+++ Extrait à lire

La guerre a eu des conséquences économiques sur notre famille, alors qu'avant la guerre , il semble qu'il y avait une certaine aisance financière, ce n'était plus la cas, ensuite, les économies avaient fondu, car l'inflation et la perte de valeur de la monnaie était importante , les exploitations viticoles produisaient très peu et il n'y avait plus de réserves pour investir. Notre père, quoique jeune et en bonne santé, qui avait bénéficié de nombreuses facilités de ses parents, et qui était le seul bachelier du village ne souhaitait pas s'engager dans une rénovation du vignoble, il prit la décision de planter, à l'économie ,des cépages hybrides qui ne donnèrent pas de bons résultats, ni en qualité , ni en durabilité.

Cette expérience vécue de façon très directe et très consciente de la vie difficile due à la guerre de 1939/1945, la sortie de la guerre ayant été compliquée à bien des égards, m'a profondément marqué , la scolarité chaotique ajoutant au tableau. J'en ai conservé la possibilité d'une vie simple et frugale aux besoins limités.

++++++

**Énoncé**
Recopiez mot pour mot le passage de l'extrait sur les suites de la guerre compris entre « Cette expérience vécue » et « aux besoins limités. », ces mots inclus. Les données ci-dessous viennent d'une autre source.

+++ Lignes de données

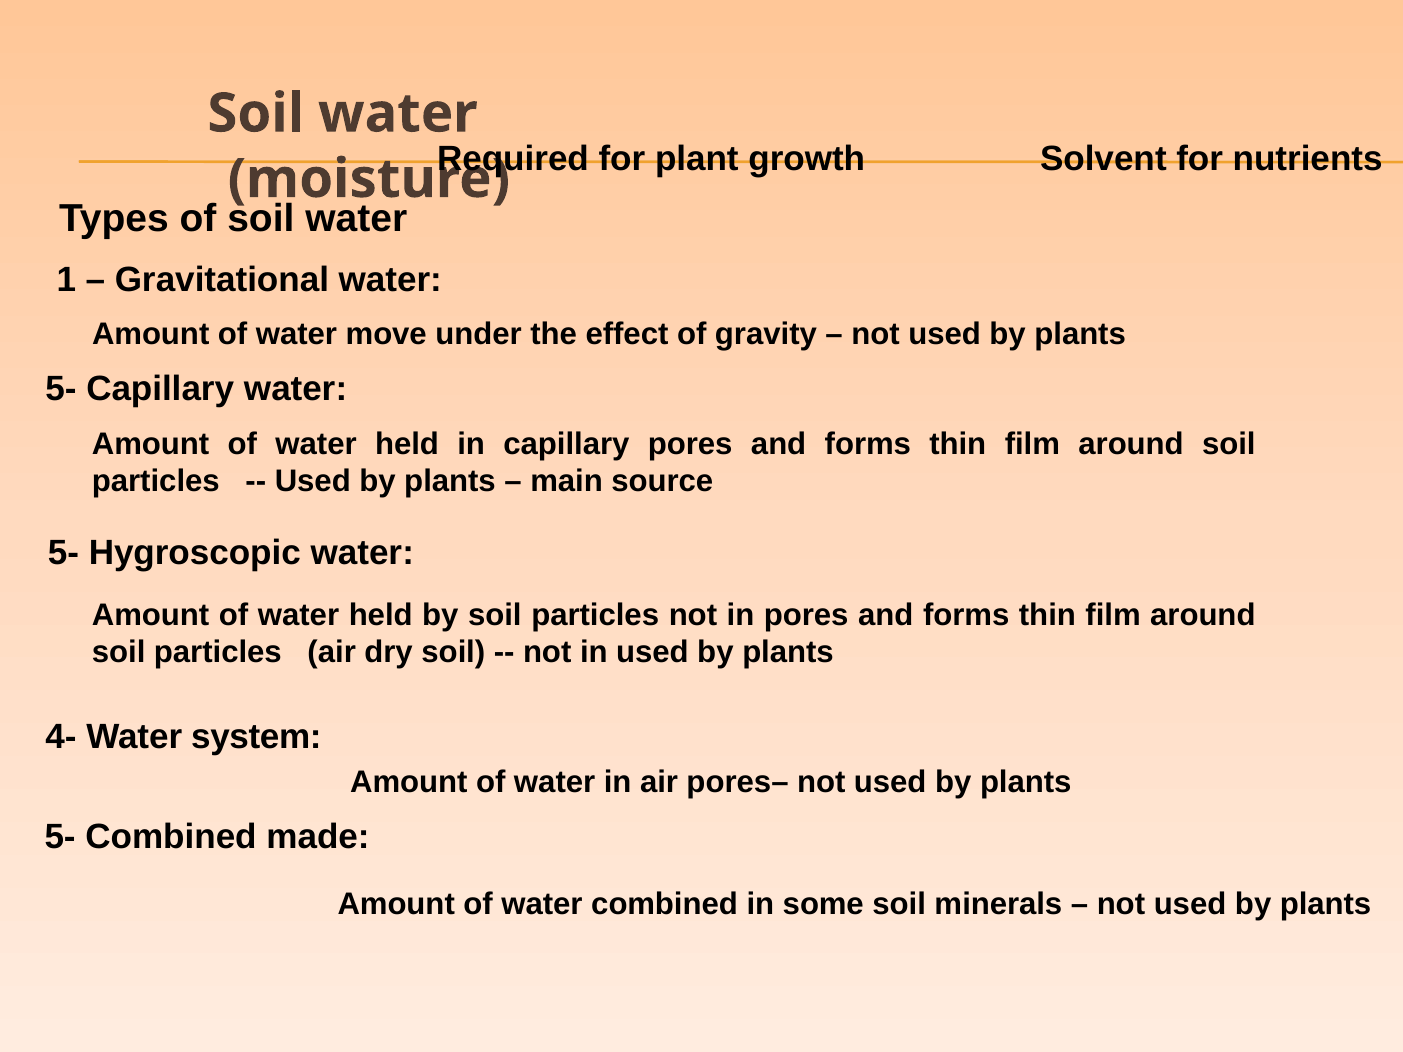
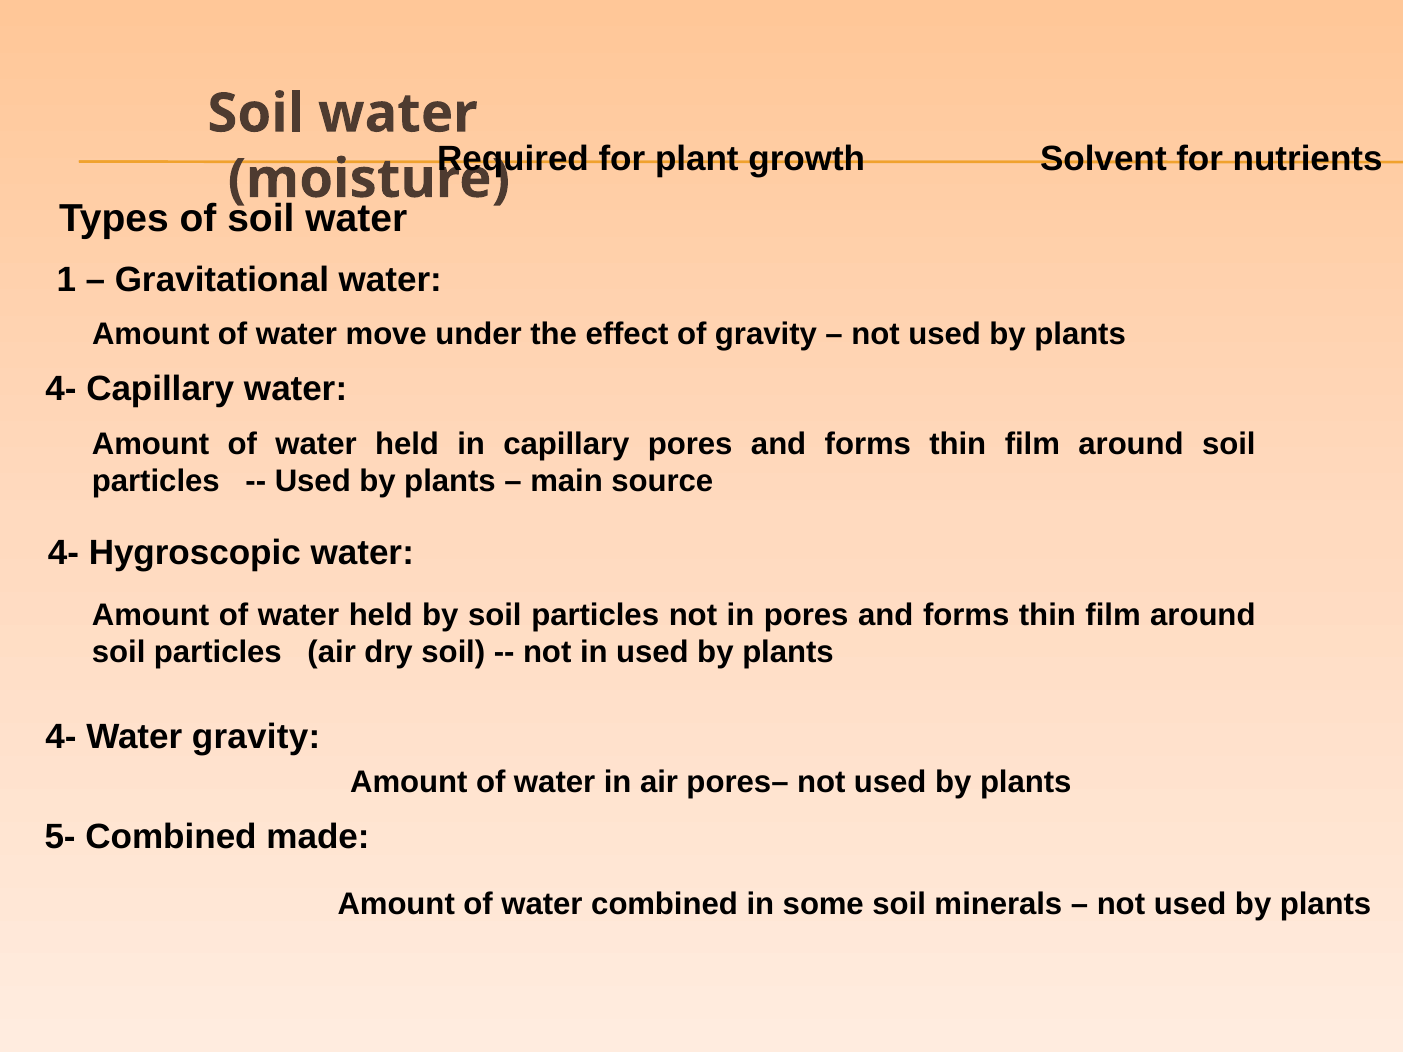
5- at (61, 389): 5- -> 4-
5- at (63, 553): 5- -> 4-
Water system: system -> gravity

++++++

**Réponse attendue**
Cette expérience vécue de façon très directe et très consciente de la vie difficile due à la guerre de 1939/1945, la sortie de la guerre ayant été compliquée à bien des égards, m'a profondément marqué , la scolarité chaotique ajoutant au tableau. J'en ai conservé la possibilité d'une vie simple et frugale aux besoins limités.